Neighborhood construction-based multi-objective evolutionary clustering algorithm with feature selection

Alakuş, Cansu
In this study, we address the clustering problem with unknown number of clusters having arbitrary shapes, intracluster and/or intercluster density differences, no outliers or noise. The data set may be high-dimensional with a number of redundant features. This study consists of two parts. In the first part, we propose a multi-objective evolutionary clustering algorithm, namely MOCNC, with three fundamental objectives of the clustering problem: compactness, separation, and connectivity. We use the multi-objective framework and nondominated sorting property of the well-known evolutionary algorithm NSGA-II to simultaneously optimize the compactness and separation objectives. To handle the connectivity objective, a special Neighborhood Construction (NC) algorithm is used as a preprocessor. In the second part, we extend the MOCNC algorithm as MOCNC-F for the feature selection problem where the data sets may contain an unknown number of redundant features.
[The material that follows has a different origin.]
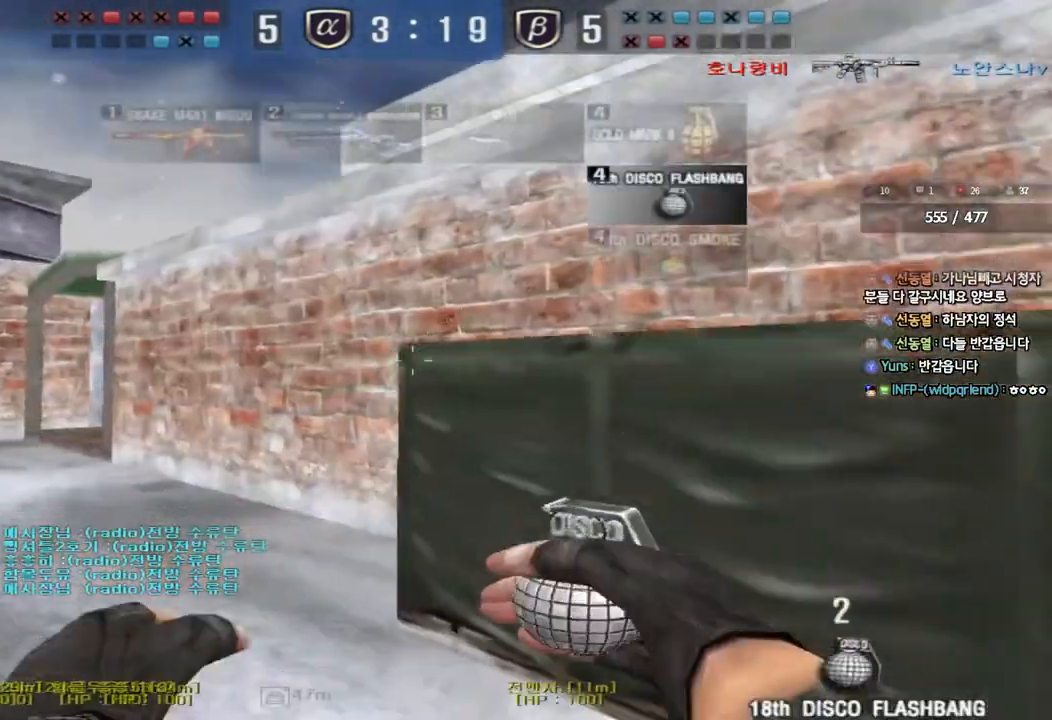
{"keys": ["d", "w"], "events": [[200, "a", "up"], [233, "d", "down"]]}
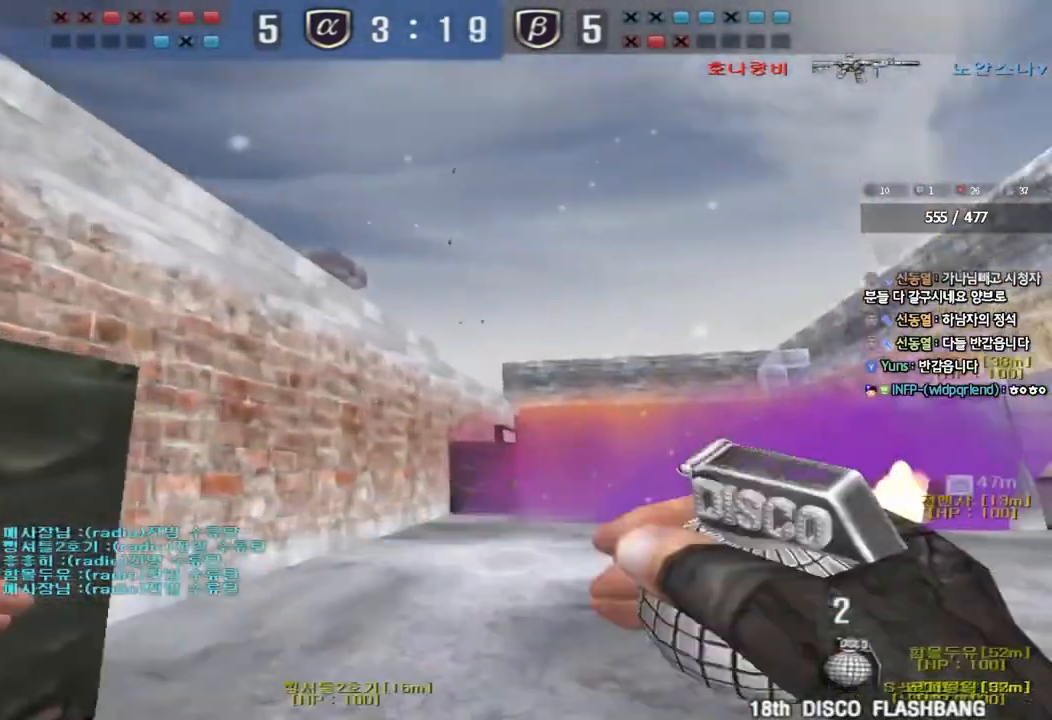
{"keys": ["d", "w"], "events": [[67, "space", "down"], [83, "w", "up"], [100, "d", "up"], [150, "a", "down"], [167, "s", "down"], [167, "space", "up"], [367, "s", "up"], [450, "a", "up"], [467, "w", "down"], [483, "d", "down"]]}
In this algorithm, different subsets of features are selected in solutions and clustering is performed using the selected features. The output of MOCNC-F is a set of nondominated clustering solutions each with different compactness and separation values, and possibly with different feature subsets. Our algorithms are unique in that they solve the feature selection and clustering problem simultaneously using the three fundamental objectives, which are compactness, separation, and connectivity, explicitly. The proposed algorithms do not need any user-defined problem parameters. We have experimented with the algorithms on generated and benchmark data sets, and obtained promising results based on selected performance criteria.